You’re getting weary?:
o I asked you a simple question
o You claimed I hadn’t asked one (while quoting it!)
o You then claimed you didn’t know what it was in reference to
o I then demonstrated that you knew very well what it was in reference to
o You now claim you’re getting weary of me dancing around the point you think I am making
My question hasn’t changed, your excuses are BS, and I’m done with this thread because the one weary of all the dancing is me.

Brandon Gates
Reply to  Brandon Gates
April 14, 2015 5:06 pm

davidmhoffer,

My question hasn’t changed, your excuses are BS, and I’m done with this thread because the one weary of all the dancing is me.
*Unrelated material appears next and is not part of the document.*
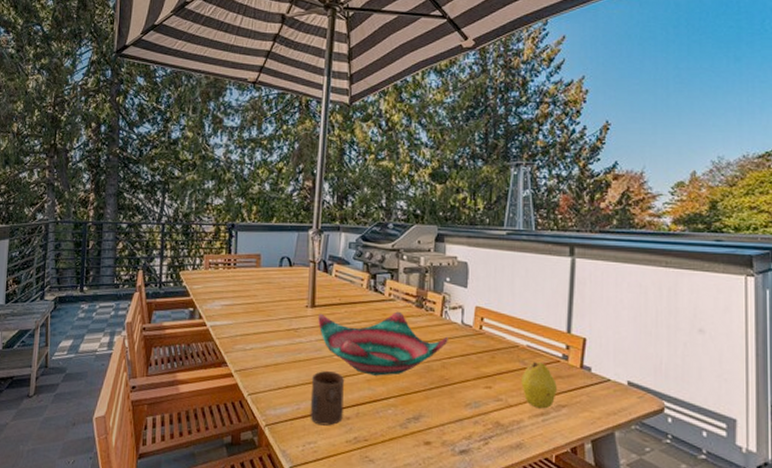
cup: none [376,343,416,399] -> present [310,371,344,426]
I answered your question, what, two posts ago?: Of course two dozen in a row missed predictions doesn’t inspire confidence, but a yes/no answer to your “question” is one I cannot answer and not be wrong.
Now are you really talking about earthquake predictions, or something else. This is not the first time I have asked you that.

April 13, 2015 7:09 pm

“Fossil Fueled Tornado”
————
Apatosaurus-nado!

MarkW
April 13, 2015 9:11 pm

Like most leftists, they truly believe that the “truth” is whatever advances their agenda.

johann wundersamer
April 14, 2015 12:42 am

Ralph Nader: unsave at any speed.
A big gain for the corvette, Americas automotive industrie – and retaining sober reaction.
the IPCC’s supercomputers too are unsave at any speed.
Where’s IPCC’s Nader, where the sober reaction?
( Nader argued polemically, confirmed. Freedom of speech. )
Hans

Just an engineer
Reply to  johann wundersamer
April 14, 2015 8:02 am

It was the “Corvair” that was Nader’s target, not the “Corvette”, huge difference.

sophocles
April 14, 2015 2:28 am

was that a pull-start, kick-start, or an electric-start tornado?

Brad C
April 21, 2015 12:30 pm

Here is my question…. what if this tornado [ http://en.wikipedia.org/wiki/Tri-State_Tornado ], which occurred 90 years ago, struck today? Any bets it would be linked to AGW faster the winds it produces. Tornadoes happen, and they have been happening since well before recorded history.